◆ YOUR GOAL:
In the passage about handshakes during the COVID-19 era, what two roles does Scott Gilbert hold at Lake Forest High School?

◆ EXTRACT:

My feet hurt. My mind churns.
Behold a new regular walker’s reality in this nascent COVID-19 Age. Painful and blissful, with every step.
I approach a neighbor walking a dog on a sidewalk. The neighbor notices me from a safe distance and scurries, obedient pet in tow, to the other side of the street.
A cold move? No. A necessary, “social distance” move.
The dog owner waves.
Which got me thinking: What will become of the handshake? Remember that gesture? What will become of the high five and the exuberant hand slap in sports? Will they join the handshake and become things of the past, like dinosaurs, dodos, and disco balls?
I cover high school girls tennis in the fall and high school boys tennis in the spring. After practically every point in a doubles match, partners connect—via hands, in a variety of ways—to either celebrate a good shot or lift the spirits of the partner who had made an error.
Then there’s the post-match handshake at the net. Would that long-standing act become history, too, if authorities allow prep sports to begin this spring?
Humans have been urged to avoid hand-to-hand contact with others because of coronavirus concerns.
“I don’t want to see the handshake disappear, especially in sports, because I’m big on sportsmanship—always have been,” says Scott Gilbert, a special education teacher and assistant varsity boys tennis coach at Lake Forest High School.
“Sportsmanship is important to me,” he adds. “It’s a way to show respect for your opponent and for the game. We had to do a lot of elbow bumps in tryouts before the schools shut down.”
Elbow bumps. I think of those during a recent walk. I also think, “Wait, would those be safe if a player happens to be suffering from … tennis elbow?”
Gilbert, a 1985 Highland Park High School graduate, misses being around his Scouts, or, in his words, “my guys, the guys I intend to stay in touch with for years after their graduation.”
As of March 30, the Illinois High School Association (IHSA) hadn’t scrubbed spring sports. Hopeful news, indeed. The organization might devise plans to extend postseason state series. The Fourth of July falls on a Saturday this summer. A boys tennis state meet usually ends on a Saturday in late May. Attend a patriotic parade in the morning and the singles and doubles state finals in the afternoon this year?
Maybe. Who knows?
But Mike Friedman, a tennis teaching pro at A.C. Nielsen Tennis Center in Winnetka and a former boys tennis coach at Deerfield High School, certainly knows what he misses.

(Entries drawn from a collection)
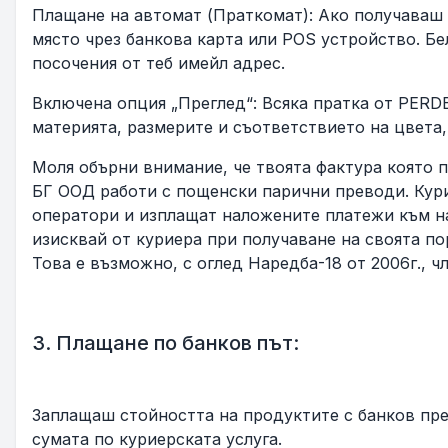
Плащане на автомат (Праткомат): Ако получаваш 
място чрез банкова карта или POS устройство. Бе
посочения от теб имейл адрес.
Включена опция „Преглед“: Всяка пратка от PERD
материята, размерите и съответствието на цвета,
Моля обърни внимание, че твоята фактура която п
БГ ООД работи с пощенски парични преводи. Ку
оператори и изплащат наложените платежи към нас
изисквай от куриера при получаване на своята
Това е възможно, с оглед Наредба-18 от 2006г., ч
3. Плащане по банков път:
Заплащаш стойността на продуктите с банков пр
сумата по куриерската услуга.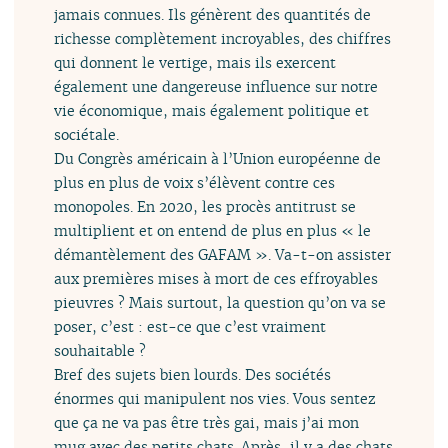
jamais connues. Ils génèrent des quantités de
richesse complètement incroyables, des chiffres
qui donnent le vertige, mais ils exercent
également une dangereuse influence sur notre
vie économique, mais également politique et
sociétale.
Du Congrès américain à l’Union européenne de
plus en plus de voix s’élèvent contre ces
monopoles. En 2020, les procès antitrust se
multiplient et on entend de plus en plus « le
démantèlement des GAFAM ». Va-t-on assister
aux premières mises à mort de ces effroyables
pieuvres ? Mais surtout, la question qu’on va se
poser, c’est : est-ce que c’est vraiment
souhaitable ?
Bref des sujets bien lourds. Des sociétés
énormes qui manipulent nos vies. Vous sentez
que ça ne va pas être très gai, mais j’ai mon
mug avec des petits chats. Après, il y a des chats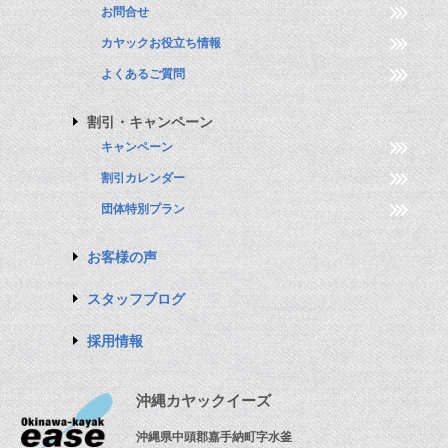
お問合せ
カヤックお役立ち情報
よくあるご質問
割引・キャンペーン
キャンペーン
割引カレンダー
団体特別プラン
お客様の声
スタッフブログ
採用情報
沖縄カヤックイーズ
沖縄県中頭郡嘉手納町字水釜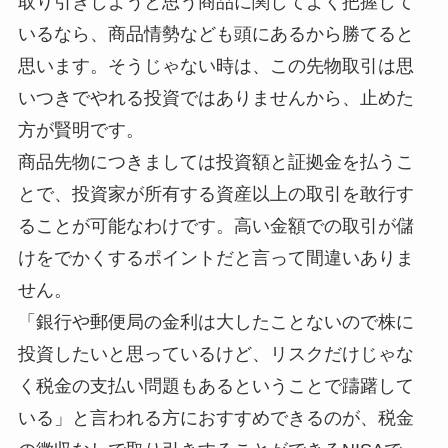
取り引きしようと思う商品に関してよく把握して
いるなら、商品情勢なども頭にあるから勝てると
思います。そうじゃない時は、この先物取引は思
いつきでやれる投資ではありませんから、止めた
方が賢明です。
商品先物につきましては投資額と証拠金を払うこ
とで、投資家が所有する資産以上の取引を敢行す
ることが可能なわけです。高い金額での取引が儲
けをでかくするポイントだと言って間違いありま
せん。
「銀行や郵便局の金利は大したことないので株に
投資したいと思っているけど、リスクだけじゃな
く税金の支払い問題もあるということで躊躇して
いる」と言われる方におすすめできるのが、税金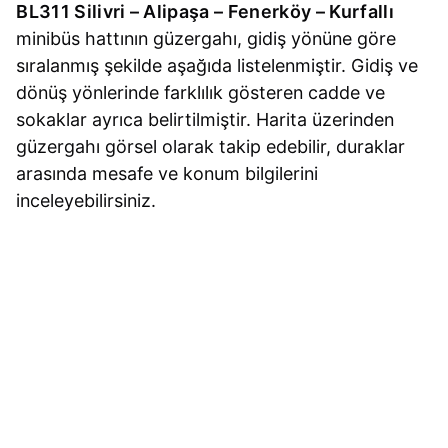
BL311 Silivri – Alipaşa – Fenerköy – Kurfallı
minibüs hattının güzergahı, gidiş yönüne göre
sıralanmış şekilde aşağıda listelenmiştir. Gidiş ve
dönüş yönlerinde farklılık gösteren cadde ve
sokaklar ayrıca belirtilmiştir. Harita üzerinden
güzergahı görsel olarak takip edebilir, duraklar
arasında mesafe ve konum bilgilerini
inceleyebilirsiniz.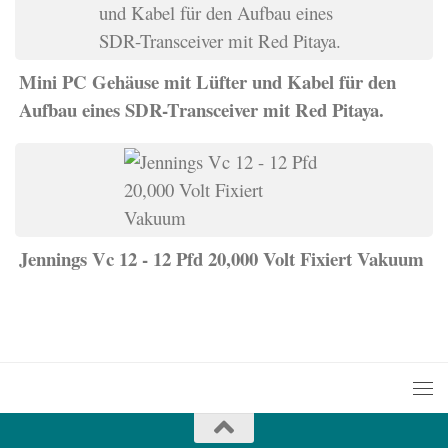
Mini PC Gehäuse mit Lüfter und Kabel für den
Aufbau eines SDR-Transceiver mit Red Pitaya.
Jennings Vc 12 - 12 Pfd 20,000 Volt Fixiert Vakuum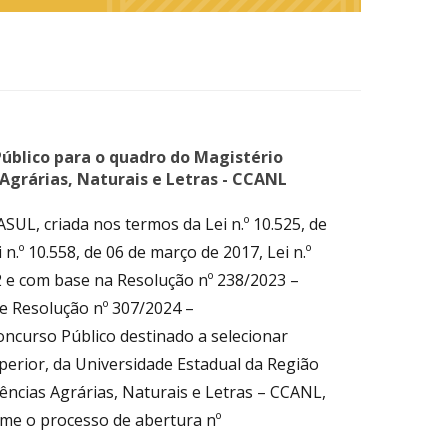
blico para o quadro do Magistério
Agrárias, Naturais e Letras - CCANL
L, criada nos termos da Lei n.º 10.525, de
.º 10.558, de 06 de março de 2017, Lei n.º
22 e com base na Resolução nº 238/2023 –
Resolução nº 307/2024 –
ncurso Público destinado a selecionar
perior, da Universidade Estadual da Região
cias Agrárias, Naturais e Letras – CCANL,
rme o processo de abertura nº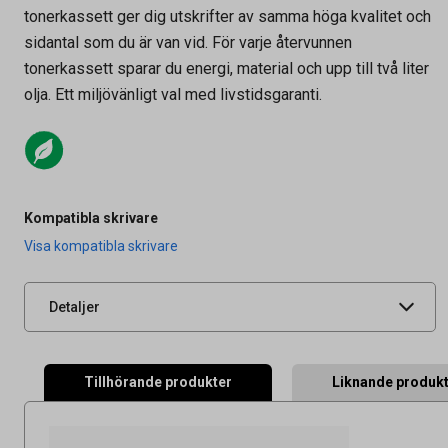
tonerkassett ger dig utskrifter av samma höga kvalitet och
sidantal som du är van vid. För varje återvunnen
tonerkassett sparar du energi, material och upp till två liter
olja. Ett miljövänligt val med livstidsgaranti.
Artikelnummer
27030997
Kompatibla skrivare
Leverantörens
KTK5135Y-AO
Visa kompatibla skrivare
artikelnummer
UNSPSC
44103103
Detaljer
Tillhörande produkter
Liknande produk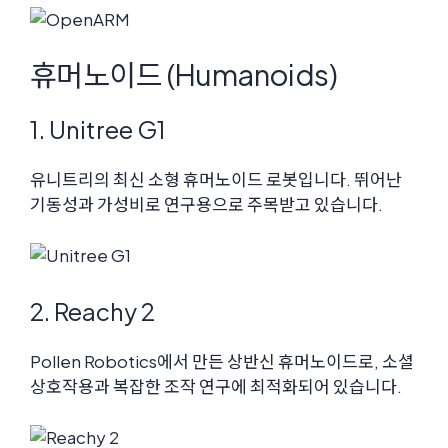
휴머노이드 (Humanoids)
1. Unitree G1
유니트리의 최신 소형 휴머노이드 로봇입니다. 뛰어난
기동성과 가성비로 연구용으로 주목받고 있습니다.
2. Reachy 2
Pollen Robotics에서 만든 상반신 휴머노이드로, 소셜
상호작용과 복잡한 조작 연구에 최적화되어 있습니다.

◆ TASK RESULT:
He is a special education teacher and the assistant varsity boys tennis coach.